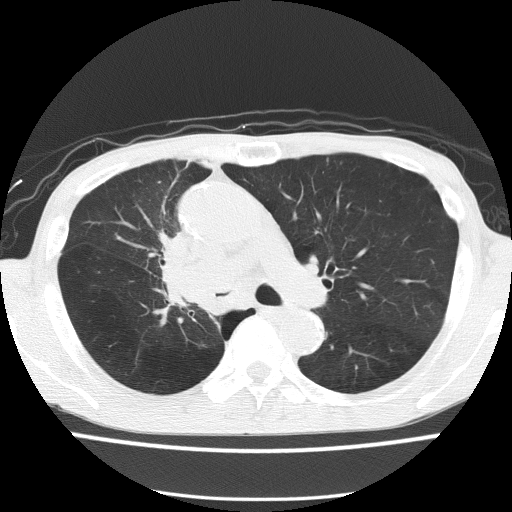
Low-dose screening chest CT, one axial slice; position 95 of 150 along the scan axis; reconstruction kernel FC51; 120 kVp; lung window (W 1500 / L -600 HU); 512 × 512 image matrix.
Annotated regions visible in this slice (outlined manually by an expert reader):
- lesion 1 (tumor, hilum of right lung): box from (x=166, y=232) to (x=226, y=315) px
━━━━━━━━
Task directions: Write out the lines above exactly, but only from the one containing "Annotated regions visible" through the last one.

Solution for this exercise:
Annotated regions visible in this slice (outlined manually by an expert reader):
- lesion 1 (tumor, hilum of right lung): box from (x=166, y=232) to (x=226, y=315) px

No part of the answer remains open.